Counselor says PTSD much broader than many people think

    A Columbia clinical social worker said Jason Kander's public letter describes many behaviors common to people living with post-traumatic stress disorder. (Garrett Bergquist/KRCG 13)

    A licensed clinical social worker on Tuesday said Jason Kander's disclosure of his mental health troubles encapsulates many of the issues people with PTSD face.

    The former Missouri Secretary of State withdrew from the race for mayor of Kansas City on Tuesday. In a letter posted on his campaign website, Kander revealed he had been battling post-traumatic stress disorder and depression for more than a decade and had become suicidal.

    Jessica Tappana, who specializes in treating people who are dealing with trauma, said Kander describes himself engaging in behaviors that are common to many PTSD patients. For example, in the opening paragraph, Kander wrote he kept telling himself he didn't have PTSD because he didn't "earn it." Kander spent 8 years in the Army as an intelligence officer, a time that included a four-month tour of duty in Afghanistan. During that time, Kander volunteered for convoy duty but is not known to have ever come under enemy fire. Tappana said many of her patients make similar comments, saying there must be people who faced worse traumas.

    "If you feel like you are in emotional or physical danger of any kind, then yeah, that's trauma, and yeah, that can cause PTSD," she said. "You don't have to see active military combat."

    Tappana said the clinically-accepted definition of a traumatic event is anything that makes you believe you or a loved one is in imminent danger of serious injury or death. She said that can encompass anything from combat or rape to a fatal car crash.

    Kander wrote he kept trying to find ways around his problems, such as focusing on his public service. Tappana said avoidant behavior is very common in people dealing with PTSD. She said she likened it to trying to push a beach ball underwater--the harder you push it under the water, the greater the force with which it pops back to the surface. Other behaviors include hyper vigilance and anxiety over common tasks.

    Tappana said not all PTSD cases involve a major traumatic event. A series of small traumas can build up over time, such as a child growing up in an abusive home. In the case of a military service member who was deployed overseas but didn't see combat, such as Kander, she said the stress of knowing that you or your friends could be killed at any moment can build up over time and have lasting impact.

    Tappana said anyone who suspects they might have PTSD should get help right away.

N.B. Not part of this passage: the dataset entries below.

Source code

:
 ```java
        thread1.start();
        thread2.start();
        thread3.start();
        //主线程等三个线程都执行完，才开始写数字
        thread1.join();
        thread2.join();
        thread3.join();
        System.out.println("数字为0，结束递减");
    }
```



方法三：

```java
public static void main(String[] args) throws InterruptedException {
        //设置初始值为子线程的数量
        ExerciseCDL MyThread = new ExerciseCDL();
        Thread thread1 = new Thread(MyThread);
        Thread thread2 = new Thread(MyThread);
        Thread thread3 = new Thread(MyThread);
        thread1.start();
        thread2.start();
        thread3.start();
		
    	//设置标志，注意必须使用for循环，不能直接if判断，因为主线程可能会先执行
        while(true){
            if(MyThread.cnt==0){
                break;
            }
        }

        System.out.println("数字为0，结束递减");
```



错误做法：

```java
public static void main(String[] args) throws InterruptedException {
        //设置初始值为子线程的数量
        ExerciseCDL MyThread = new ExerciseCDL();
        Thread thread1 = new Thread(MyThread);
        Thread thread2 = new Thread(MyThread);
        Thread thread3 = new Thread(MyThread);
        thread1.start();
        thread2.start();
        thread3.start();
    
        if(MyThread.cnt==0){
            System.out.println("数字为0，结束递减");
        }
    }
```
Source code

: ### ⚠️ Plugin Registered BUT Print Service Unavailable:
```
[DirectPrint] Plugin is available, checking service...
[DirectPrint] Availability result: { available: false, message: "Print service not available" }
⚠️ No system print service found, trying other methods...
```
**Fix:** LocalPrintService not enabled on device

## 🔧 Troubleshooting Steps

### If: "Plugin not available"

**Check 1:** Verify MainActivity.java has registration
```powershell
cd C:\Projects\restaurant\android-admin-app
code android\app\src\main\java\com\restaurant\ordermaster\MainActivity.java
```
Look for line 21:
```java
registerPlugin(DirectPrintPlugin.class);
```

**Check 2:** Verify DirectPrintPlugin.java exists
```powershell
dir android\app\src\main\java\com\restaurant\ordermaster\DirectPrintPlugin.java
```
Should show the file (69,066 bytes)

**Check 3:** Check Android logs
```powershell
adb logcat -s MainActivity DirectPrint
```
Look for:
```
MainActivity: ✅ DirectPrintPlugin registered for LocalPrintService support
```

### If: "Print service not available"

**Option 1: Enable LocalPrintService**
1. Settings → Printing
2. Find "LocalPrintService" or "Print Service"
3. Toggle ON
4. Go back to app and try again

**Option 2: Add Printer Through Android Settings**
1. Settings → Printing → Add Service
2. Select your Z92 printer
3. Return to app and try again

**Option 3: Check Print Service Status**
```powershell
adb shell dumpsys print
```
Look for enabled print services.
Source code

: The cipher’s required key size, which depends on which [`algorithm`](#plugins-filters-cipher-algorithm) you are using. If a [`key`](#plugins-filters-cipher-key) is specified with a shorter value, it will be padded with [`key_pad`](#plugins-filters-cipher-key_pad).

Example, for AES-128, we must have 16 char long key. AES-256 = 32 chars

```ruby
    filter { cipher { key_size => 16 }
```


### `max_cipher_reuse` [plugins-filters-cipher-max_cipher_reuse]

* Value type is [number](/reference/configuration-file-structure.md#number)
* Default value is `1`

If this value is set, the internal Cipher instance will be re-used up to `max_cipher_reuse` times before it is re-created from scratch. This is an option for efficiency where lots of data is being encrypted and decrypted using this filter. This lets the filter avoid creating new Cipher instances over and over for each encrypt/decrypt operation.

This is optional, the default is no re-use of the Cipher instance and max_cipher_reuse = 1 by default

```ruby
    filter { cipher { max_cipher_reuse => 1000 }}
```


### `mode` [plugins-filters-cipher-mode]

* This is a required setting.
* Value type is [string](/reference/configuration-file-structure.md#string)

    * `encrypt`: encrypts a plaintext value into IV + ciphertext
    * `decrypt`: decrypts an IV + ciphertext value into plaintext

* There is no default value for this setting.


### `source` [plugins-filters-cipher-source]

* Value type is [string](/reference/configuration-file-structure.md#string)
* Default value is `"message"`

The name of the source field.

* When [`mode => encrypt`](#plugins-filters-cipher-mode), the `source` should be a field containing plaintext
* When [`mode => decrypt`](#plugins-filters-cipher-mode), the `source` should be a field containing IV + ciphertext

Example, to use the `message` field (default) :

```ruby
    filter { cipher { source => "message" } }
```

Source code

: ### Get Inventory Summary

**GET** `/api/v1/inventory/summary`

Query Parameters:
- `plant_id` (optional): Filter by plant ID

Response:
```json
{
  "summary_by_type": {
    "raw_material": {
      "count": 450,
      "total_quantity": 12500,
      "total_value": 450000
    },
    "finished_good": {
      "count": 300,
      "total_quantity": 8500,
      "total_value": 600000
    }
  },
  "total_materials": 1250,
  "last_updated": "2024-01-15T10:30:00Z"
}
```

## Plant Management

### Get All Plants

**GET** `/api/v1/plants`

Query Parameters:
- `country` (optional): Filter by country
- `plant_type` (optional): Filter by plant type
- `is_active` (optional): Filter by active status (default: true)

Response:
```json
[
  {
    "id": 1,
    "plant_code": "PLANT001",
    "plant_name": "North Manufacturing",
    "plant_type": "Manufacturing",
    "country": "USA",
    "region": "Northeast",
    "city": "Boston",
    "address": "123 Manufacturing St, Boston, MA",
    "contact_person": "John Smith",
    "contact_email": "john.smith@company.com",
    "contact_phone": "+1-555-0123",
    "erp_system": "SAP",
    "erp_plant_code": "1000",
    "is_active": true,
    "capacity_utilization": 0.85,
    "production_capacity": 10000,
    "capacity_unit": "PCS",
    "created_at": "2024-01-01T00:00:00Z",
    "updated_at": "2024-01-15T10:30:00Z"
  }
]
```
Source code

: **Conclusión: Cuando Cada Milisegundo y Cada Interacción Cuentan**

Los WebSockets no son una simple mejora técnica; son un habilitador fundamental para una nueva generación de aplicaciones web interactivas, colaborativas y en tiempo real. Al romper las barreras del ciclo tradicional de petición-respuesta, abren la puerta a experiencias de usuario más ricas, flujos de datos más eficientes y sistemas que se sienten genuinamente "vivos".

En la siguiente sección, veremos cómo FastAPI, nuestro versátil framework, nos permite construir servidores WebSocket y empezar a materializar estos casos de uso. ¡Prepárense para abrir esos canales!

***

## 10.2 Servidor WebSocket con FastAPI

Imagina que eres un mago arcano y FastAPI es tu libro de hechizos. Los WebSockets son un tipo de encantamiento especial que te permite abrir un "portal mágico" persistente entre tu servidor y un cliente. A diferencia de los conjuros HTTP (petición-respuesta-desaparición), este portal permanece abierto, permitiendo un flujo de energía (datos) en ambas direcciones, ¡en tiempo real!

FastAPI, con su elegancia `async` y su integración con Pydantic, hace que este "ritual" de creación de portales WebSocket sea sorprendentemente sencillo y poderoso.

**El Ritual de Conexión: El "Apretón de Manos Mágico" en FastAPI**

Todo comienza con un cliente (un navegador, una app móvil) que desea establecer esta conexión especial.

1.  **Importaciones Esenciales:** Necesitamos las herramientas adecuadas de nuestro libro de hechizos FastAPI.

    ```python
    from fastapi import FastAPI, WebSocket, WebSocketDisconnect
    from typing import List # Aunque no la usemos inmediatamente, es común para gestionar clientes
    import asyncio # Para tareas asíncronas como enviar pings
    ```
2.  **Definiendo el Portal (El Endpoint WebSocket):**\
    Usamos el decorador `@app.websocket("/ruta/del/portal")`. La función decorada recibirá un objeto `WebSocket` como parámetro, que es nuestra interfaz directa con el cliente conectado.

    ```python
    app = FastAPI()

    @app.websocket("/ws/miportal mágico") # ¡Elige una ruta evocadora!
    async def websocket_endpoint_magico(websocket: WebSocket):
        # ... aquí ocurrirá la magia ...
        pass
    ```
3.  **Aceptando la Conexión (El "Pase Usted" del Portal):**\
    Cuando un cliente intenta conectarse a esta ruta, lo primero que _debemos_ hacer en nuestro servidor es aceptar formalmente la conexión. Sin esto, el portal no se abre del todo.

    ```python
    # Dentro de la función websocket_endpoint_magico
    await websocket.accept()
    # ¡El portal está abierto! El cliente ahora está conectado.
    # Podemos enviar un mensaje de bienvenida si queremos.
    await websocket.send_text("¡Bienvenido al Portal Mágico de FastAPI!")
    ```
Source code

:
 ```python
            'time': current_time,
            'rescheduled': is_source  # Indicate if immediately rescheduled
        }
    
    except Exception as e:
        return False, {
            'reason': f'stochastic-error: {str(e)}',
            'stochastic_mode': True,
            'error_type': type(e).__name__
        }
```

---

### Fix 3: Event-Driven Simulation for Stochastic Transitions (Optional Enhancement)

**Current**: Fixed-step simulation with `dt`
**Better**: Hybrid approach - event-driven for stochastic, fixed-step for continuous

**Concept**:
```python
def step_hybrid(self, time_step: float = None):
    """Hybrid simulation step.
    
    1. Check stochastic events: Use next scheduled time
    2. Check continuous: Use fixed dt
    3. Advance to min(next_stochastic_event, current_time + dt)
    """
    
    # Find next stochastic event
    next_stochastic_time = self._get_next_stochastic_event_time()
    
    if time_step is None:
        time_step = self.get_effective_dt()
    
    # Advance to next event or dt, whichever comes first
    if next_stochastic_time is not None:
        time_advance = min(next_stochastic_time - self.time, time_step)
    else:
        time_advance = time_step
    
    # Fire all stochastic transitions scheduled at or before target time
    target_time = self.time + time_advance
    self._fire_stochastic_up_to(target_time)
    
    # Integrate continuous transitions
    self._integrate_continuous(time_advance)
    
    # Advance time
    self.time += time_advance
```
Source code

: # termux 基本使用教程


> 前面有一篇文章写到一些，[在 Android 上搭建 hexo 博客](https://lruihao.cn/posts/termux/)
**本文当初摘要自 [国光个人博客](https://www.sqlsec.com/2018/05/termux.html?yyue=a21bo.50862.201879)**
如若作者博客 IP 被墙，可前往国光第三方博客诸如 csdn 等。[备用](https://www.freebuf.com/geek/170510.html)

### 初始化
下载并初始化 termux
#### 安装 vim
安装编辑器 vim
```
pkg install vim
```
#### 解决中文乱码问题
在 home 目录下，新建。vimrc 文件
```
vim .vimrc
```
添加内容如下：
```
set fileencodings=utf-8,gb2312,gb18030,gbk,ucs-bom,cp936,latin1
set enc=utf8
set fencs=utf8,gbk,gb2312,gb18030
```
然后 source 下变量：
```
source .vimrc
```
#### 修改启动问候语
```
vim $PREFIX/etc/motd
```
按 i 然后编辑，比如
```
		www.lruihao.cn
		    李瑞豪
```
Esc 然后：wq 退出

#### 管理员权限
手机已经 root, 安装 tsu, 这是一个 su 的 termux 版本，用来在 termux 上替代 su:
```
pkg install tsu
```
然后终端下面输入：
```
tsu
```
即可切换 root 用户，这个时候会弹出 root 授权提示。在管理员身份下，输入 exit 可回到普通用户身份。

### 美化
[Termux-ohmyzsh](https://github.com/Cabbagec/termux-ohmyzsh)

Once someone dealing with PTSD starts seeing professional help, she said recovery can happen in as little as 2 to 4 months.

    "The only way to truly resolve a traumatic memory, or to resolve PTSD symptoms, is to kind of look them square in the face," she said.

    Kander wrote he plans to return to public life once he has worked through his mental health challenges.

    If you or a loved one is facing a mental health crisis, call the National Suicide Prevention Lifeline at 1-800-273-8255. That's the same number as the VA Crisis Line.